Jacques Julien : La société du spectacle
L’essayiste Jacques Julien analyse les outils grâce auxquels Richard Desjardins, consciemment ou pas, exerce un rôle social déterminant. Nous lui avons parlé.
"Normalement, dit Jacques Julien, mes livres ne plaisent pas aux artistes dont je parle. Ni à ceux qui relaient ce que disent ces artistes, car ce n’est pas seulement admiratif." C’est aussi difficile, admet-il, de rejoindre le public, qui préfère la biographie à l’essai. Il faut dire que les gens se sentent très liés aux artistes qui les touchent, particulièrement lorsque ces derniers parlent directement et avec brio de leurs préoccupations dans une langue aussi belle qu’intimement proche (en apparence du moins) de la leur.
Le lecteur n’a pas le goût d’être confronté lorsqu’il plonge dans un ouvrage sur son artiste préféré. Mais celui ou celle qui s’intéresse à une vision de la "société du spectacle", aux mécanismes politiques et sociaux d’un produit culturel comme à une analyse des procédés médiatiques teintée des théories du philosophe Walter Benjamin risque bien d’y trouver son compte. "L’intention de ce livre est de favoriser une discussion, de se donner un lieu de perspectives d’où on peut parler de la chose."
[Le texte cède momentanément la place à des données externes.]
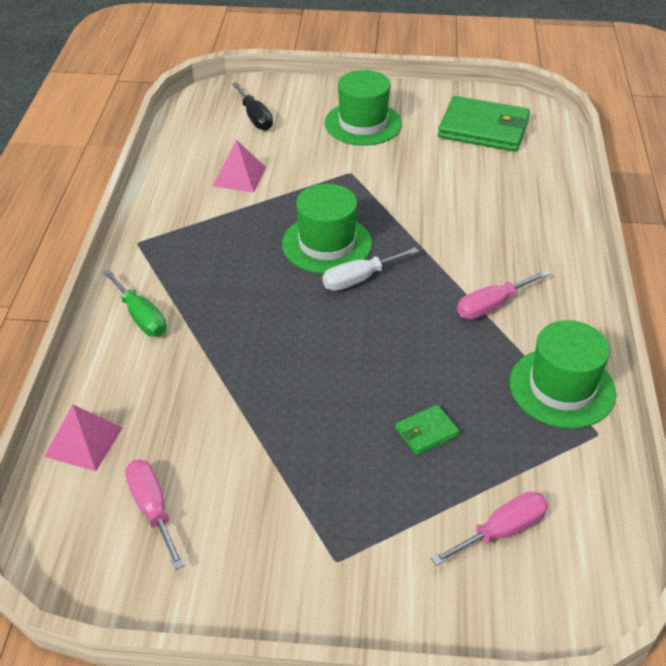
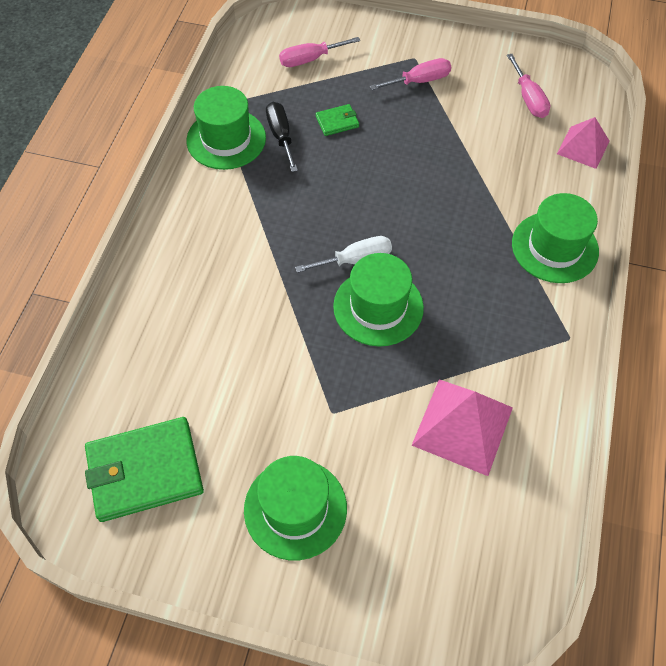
camera: 170 degrees left, 15 degrees up
green screwdriver [103,269,167,337] -> green hat [512,193,599,283]
pink pyramid [213,140,266,192] -> pink pyramid [412,379,513,476], size x1.57
black screwdriver [232,82,273,130] -> black screwdriver moved to [266,102,298,172]
green wallet [438,96,530,152] -> green wallet turned 45 degrees counterclockwise [85,417,204,522]
pink screwdriver [457,270,549,319] -> pink screwdriver moved to [370,58,451,90]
Ayant une formation en études médiévales, Julien s’est d’abord intéressé à la question par le biais du poème Lomer. "Je trouvais cette espèce de pastiche du style de Villon assez étonnante dans la production de Richard Desjardins." Il s’est aussi aperçu que le sujet (l’amour d’un homme pour un autre) était assez exceptionnel dans la thématique de Desjardins et dans la chanson québécoise en général. "Comme Lomer avait un impact sur une question sociale – l’homosexualité -, j’ai étoffé en lisant les autres textes de Desjardins sous le même angle d’observation."
CAPITAL CULTUREL
Très conscient que Lomer est une étrange porte d’entrée pour approfondir le phénomène Desjardins, Julien poursuit: "C’est assez mineur dans sa production, mais ma direction s’est vraiment précisée à travers les réflexions de Benjamin sur la reproductibilité." La mécanique de la mise en marché, entre autres, est ici tellement disséquée que la notion d’authenticité, sans être remise en question fondamentalement, se trouve ébranlée sur le plan de la perception populaire et de la mythologie de l’artiste qui s’y rattache: "Étant donné que la chanson est un produit culturel mis en marché, il y a une démarche contradictoire, car le contenu des chansons et le personnage de Desjardins se présentent avec beaucoup d’authenticité et de franchise. Comme Walter Benjamin le laisse entendre, l’authenticité devient elle aussi un produit. Donc, on met en marché l’authenticité même, et une partie du livre analyse comment Desjardins a construit son capital culturel (de manière normale et non comme une machination machiavélique: ça fait partie du métier) pour finalement être assez connu pour mener des combats autrement."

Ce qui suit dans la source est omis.